This course exposes students to a number of literary and non-literary (informational/nonfiction) texts. As we explore these texts, students will gain a greater appreciation of how the written word can both amuse and enlighten. Students will engage the text not only for its ability to entertain, but also as a model whose construction, form, and function can be analyzed, offering deeper insight into the human condition and the context in which the text was created. Furthermore, each reading selection presents the opportunity for students to sharpen their comprehension skills and expand their vocabularies.

Like the upper-level classes this course is meant to prepare students for, students will analyze prose and practice writing in order to develop and communicate ideas. In addition to outside independent work, there will also be an emphasis on in-class collaborative discussion, and thus high expectations of participation and contribution on the students’ parts.

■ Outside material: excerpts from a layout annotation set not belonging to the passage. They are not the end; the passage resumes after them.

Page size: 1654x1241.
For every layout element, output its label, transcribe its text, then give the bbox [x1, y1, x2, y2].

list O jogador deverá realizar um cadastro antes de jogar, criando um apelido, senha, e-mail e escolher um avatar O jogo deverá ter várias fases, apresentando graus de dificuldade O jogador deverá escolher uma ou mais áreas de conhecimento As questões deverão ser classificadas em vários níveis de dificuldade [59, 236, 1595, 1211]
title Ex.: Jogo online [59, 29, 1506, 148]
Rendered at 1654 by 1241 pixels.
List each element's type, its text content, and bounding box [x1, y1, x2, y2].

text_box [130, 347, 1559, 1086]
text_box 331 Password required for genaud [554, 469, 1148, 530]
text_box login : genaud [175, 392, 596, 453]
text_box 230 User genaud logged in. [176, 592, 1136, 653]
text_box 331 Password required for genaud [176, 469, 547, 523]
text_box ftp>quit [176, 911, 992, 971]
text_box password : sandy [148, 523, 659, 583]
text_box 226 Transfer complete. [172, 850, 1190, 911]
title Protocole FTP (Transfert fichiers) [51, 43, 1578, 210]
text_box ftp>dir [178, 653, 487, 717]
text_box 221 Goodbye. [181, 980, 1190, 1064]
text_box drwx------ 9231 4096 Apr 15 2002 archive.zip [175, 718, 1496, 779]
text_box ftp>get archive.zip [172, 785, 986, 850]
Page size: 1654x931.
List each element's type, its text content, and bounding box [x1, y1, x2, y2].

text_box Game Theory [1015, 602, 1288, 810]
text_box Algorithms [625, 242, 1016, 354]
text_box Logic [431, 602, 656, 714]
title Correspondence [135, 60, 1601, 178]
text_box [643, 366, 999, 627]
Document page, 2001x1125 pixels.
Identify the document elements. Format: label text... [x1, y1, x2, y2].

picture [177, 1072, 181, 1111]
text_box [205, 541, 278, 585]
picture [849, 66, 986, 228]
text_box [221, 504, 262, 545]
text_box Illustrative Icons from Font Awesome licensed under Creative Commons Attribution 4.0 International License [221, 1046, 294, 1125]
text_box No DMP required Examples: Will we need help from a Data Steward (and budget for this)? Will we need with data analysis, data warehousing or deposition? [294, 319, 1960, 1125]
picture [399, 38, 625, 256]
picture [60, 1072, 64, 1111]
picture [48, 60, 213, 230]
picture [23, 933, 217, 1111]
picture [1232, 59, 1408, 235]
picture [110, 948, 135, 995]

Finally, in conjunction with the reading element of this course, students will also have the opportunity to hone their own writing through both in-class and independent essays. The writing component of this course focuses on vocabulary development, grammar and syntax, language exercises, and essay structure activities. Students will gain proficiency in writing through guidance by the instructor in the pre-writing phase (particularly through the suggestion of organizational approaches to the task), instructor feedback, and opportunities to revise writing. Additional feedback is available by appointment after school, and tutoring hours will be every Wednesday after school in the DRC.